Extracted page text data.
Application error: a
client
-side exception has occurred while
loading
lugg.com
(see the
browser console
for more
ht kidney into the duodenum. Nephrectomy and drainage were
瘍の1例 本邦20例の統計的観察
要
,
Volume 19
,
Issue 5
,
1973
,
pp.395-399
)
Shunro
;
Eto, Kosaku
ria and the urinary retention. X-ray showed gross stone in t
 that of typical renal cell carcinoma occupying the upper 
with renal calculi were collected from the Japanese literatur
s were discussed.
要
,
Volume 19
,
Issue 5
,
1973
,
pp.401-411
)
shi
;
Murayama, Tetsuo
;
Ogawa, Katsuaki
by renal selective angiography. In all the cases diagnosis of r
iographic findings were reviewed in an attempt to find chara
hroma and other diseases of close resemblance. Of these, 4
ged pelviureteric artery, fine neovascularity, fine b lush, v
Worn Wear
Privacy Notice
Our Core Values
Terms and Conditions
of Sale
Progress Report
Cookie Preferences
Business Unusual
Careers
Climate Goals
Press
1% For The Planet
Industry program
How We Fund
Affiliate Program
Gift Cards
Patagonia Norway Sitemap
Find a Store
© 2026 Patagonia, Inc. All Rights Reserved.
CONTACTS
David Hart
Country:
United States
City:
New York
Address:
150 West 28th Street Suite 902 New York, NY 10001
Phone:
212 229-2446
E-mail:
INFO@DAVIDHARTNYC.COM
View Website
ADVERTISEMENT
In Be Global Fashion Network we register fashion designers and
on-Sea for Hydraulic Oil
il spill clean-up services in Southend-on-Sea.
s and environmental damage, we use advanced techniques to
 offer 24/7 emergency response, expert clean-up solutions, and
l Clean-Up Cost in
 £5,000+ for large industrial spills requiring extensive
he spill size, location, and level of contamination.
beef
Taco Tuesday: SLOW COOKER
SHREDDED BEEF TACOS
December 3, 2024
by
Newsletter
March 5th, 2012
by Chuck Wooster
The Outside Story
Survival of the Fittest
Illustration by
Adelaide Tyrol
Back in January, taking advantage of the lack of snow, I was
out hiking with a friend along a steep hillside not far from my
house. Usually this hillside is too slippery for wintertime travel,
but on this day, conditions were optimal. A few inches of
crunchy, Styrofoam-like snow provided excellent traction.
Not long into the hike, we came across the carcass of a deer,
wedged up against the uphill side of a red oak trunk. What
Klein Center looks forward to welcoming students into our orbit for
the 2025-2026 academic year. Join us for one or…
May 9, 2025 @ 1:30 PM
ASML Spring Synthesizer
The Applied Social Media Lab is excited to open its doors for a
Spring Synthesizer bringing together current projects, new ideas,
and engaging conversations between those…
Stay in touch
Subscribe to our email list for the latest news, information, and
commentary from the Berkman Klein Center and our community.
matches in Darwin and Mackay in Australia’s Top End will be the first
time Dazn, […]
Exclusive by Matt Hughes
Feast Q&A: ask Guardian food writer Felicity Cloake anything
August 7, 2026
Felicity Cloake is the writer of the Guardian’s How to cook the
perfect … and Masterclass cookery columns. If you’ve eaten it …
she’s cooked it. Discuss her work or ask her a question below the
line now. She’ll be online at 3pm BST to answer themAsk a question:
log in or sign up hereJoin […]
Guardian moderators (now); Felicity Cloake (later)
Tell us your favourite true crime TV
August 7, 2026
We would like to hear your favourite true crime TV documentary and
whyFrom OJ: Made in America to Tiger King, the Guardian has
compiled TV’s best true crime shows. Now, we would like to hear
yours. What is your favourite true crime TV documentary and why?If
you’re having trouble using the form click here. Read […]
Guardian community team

---

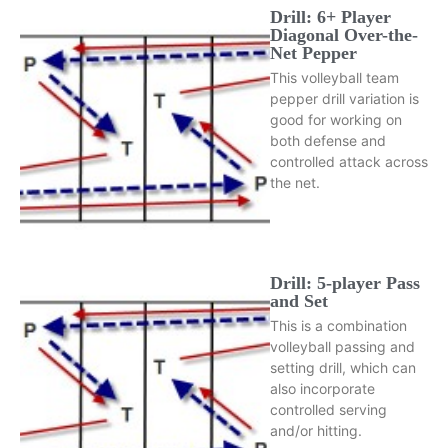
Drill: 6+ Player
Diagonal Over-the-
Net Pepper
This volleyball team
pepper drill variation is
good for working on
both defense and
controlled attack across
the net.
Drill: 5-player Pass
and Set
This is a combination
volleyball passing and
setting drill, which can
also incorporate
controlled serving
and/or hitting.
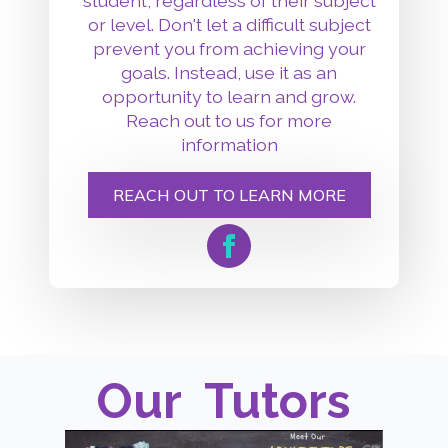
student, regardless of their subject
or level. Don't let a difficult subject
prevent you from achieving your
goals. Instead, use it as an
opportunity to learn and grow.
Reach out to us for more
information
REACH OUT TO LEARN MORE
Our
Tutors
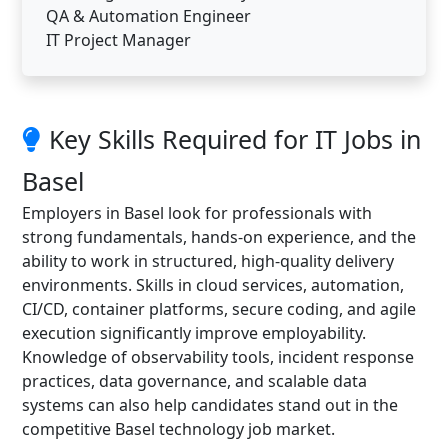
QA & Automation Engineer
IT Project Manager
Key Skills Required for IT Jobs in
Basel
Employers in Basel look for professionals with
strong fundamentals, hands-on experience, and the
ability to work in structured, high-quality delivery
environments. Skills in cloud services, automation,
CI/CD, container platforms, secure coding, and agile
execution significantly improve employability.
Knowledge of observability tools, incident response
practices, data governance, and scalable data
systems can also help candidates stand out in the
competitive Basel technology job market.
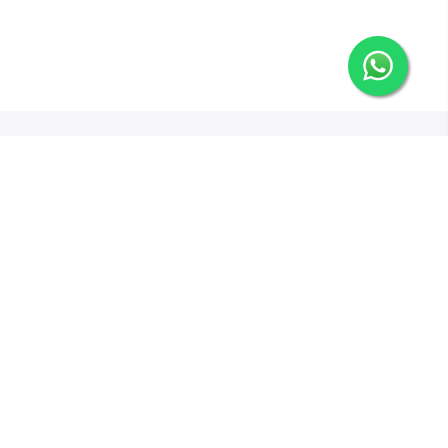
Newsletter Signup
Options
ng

---

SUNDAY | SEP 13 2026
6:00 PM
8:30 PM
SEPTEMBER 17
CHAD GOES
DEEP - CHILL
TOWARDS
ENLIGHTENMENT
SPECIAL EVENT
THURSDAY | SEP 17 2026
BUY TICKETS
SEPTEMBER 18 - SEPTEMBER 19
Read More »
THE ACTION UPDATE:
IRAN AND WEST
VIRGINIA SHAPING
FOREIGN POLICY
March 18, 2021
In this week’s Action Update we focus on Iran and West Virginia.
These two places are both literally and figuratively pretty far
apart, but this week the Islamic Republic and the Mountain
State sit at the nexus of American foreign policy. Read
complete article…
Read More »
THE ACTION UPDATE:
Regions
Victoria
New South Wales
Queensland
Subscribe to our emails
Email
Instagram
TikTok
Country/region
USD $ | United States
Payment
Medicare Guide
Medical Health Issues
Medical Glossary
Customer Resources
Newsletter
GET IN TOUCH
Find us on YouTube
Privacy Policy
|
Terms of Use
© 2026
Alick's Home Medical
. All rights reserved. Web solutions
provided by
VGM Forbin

TASK. Please return all lines from the records that hold the word "writer".

ANSWER FOR THIS EXERCISE.
Feast Q&A: ask Guardian food writer Felicity Cloake anything
Felicity Cloake is the writer of the Guardian’s How to cook the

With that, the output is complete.